All entries are to be transcribed verbatim, but images are not carried over.

#### Entries supplied:
******

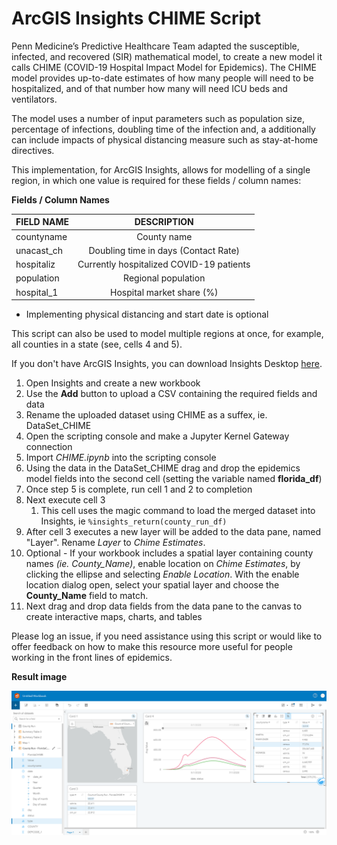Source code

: # ArcGIS Insights CHIME Script

Penn Medicine’s Predictive Healthcare Team adapted the susceptible, infected, and recovered (SIR) mathematical model, to create a new model it calls CHIME (COVID-19 Hospital Impact Model for Epidemics). The CHIME model provides up-to-date estimates of how many people will need to be hospitalized, and of that number how many will need ICU beds and ventilators.

The model uses a number of input parameters such as population size, percentage of infections, doubling time of the infection and, a additionally can include impacts of physical distancing measure such as stay-at-home directives.

This implementation, for ArcGIS Insights, allows for modelling of a single region, in which one value is required for these fields / column names:

__Fields / Column Names__

| FIELD NAME           | DESCRIPTION   |
| ---------------------|:-------------:|
| countyname      | County name        |
| unacast_ch      | Doubling time in days (Contact Rate)                 |
| hospitaliz      | Currently hospitalized COVID-19 patients                 |
| population      | Regional population         |
| hospital_1      | Hospital market share (%)                |


* Implementing physical distancing and start date is optional


This script can also be used to model multiple regions at once, for example, all counties in a state (see, cells 4 and 5).  

If you don't have ArcGIS Insights, you can download Insights Desktop [here](https://www.esri.com/en-us/arcgis/products/arcgis-insights/resources/desktop-client-download).  
 
1. Open Insights and create a new workbook
2. Use the __Add__ button to upload a CSV containing the required fields and data
3. Rename the uploaded dataset using CHIME as a suffex, ie. DataSet_CHIME
4. Open the scripting console and make a Jupyter Kernel Gateway connection
5. Import _CHIME.ipynb_ into the scripting console
6. Using the data in the DataSet_CHIME drag and drop the epidemics model fields into the second cell (setting the variable named __florida_df__)
7. Once step 5 is complete, run cell 1 and 2 to completion
8. Next execute cell 3
    1. This cell uses the magic command to load the merged dataset into Insights, ie ``` %insights_return(county_run_df) ```
9. After cell 3 executes a new layer will be added to the data pane, named "Layer".  Rename _Layer_ to _Chime Estimates_.
10. Optional - If your workbook includes a spatial layer containing county names _(ie. County_Name)_, enable location on _Chime Estimates_, by clicking the ellipse and selecting _Enable Location_.  With the enable location dialog open, select your spatial layer and choose the __County_Name__ field to match. 
11. Next drag and drop data fields from the data pane to the canvas to create interactive maps, charts, and tables


Please log an issue, if you need assistance using this script or would like to offer feedback on how to make this resource more useful for people working in the front lines of epidemics.

 
__Result image__

![Insights Scripting w/ CHIME ](screenshot.png)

******

#### Answer:
Source code

: # ArcGIS Insights CHIME Script

Penn Medicine’s Predictive Healthcare Team adapted the susceptible, infected, and recovered (SIR) mathematical model, to create a new model it calls CHIME (COVID-19 Hospital Impact Model for Epidemics). The CHIME model provides up-to-date estimates of how many people will need to be hospitalized, and of that number how many will need ICU beds and ventilators.

The model uses a number of input parameters such as population size, percentage of infections, doubling time of the infection and, a additionally can include impacts of physical distancing measure such as stay-at-home directives.

This implementation, for ArcGIS Insights, allows for modelling of a single region, in which one value is required for these fields / column names:

__Fields / Column Names__

| FIELD NAME           | DESCRIPTION   |
| ---------------------|:-------------:|
| countyname      | County name        |
| unacast_ch      | Doubling time in days (Contact Rate)                 |
| hospitaliz      | Currently hospitalized COVID-19 patients                 |
| population      | Regional population         |
| hospital_1      | Hospital market share (%)                |


* Implementing physical distancing and start date is optional


This script can also be used to model multiple regions at once, for example, all counties in a state (see, cells 4 and 5).  

If you don't have ArcGIS Insights, you can download Insights Desktop [here](https://www.esri.com/en-us/arcgis/products/arcgis-insights/resources/desktop-client-download).  
 
1. Open Insights and create a new workbook
2. Use the __Add__ button to upload a CSV containing the required fields and data
3. Rename the uploaded dataset using CHIME as a suffex, ie. DataSet_CHIME
4. Open the scripting console and make a Jupyter Kernel Gateway connection
5. Import _CHIME.ipynb_ into the scripting console
6. Using the data in the DataSet_CHIME drag and drop the epidemics model fields into the second cell (setting the variable named __florida_df__)
7. Once step 5 is complete, run cell 1 and 2 to completion
8. Next execute cell 3
    1. This cell uses the magic command to load the merged dataset into Insights, ie ``` %insights_return(county_run_df) ```
9. After cell 3 executes a new layer will be added to the data pane, named "Layer".  Rename _Layer_ to _Chime Estimates_.
10. Optional - If your workbook includes a spatial layer containing county names _(ie. County_Name)_, enable location on _Chime Estimates_, by clicking the ellipse and selecting _Enable Location_.  With the enable location dialog open, select your spatial layer and choose the __County_Name__ field to match. 
11. Next drag and drop data fields from the data pane to the canvas to create interactive maps, charts, and tables


Please log an issue, if you need assistance using this script or would like to offer feedback on how to make this resource more useful for people working in the front lines of epidemics.

 
__Result image__

![Insights Scripting w/ CHIME ](screenshot.png)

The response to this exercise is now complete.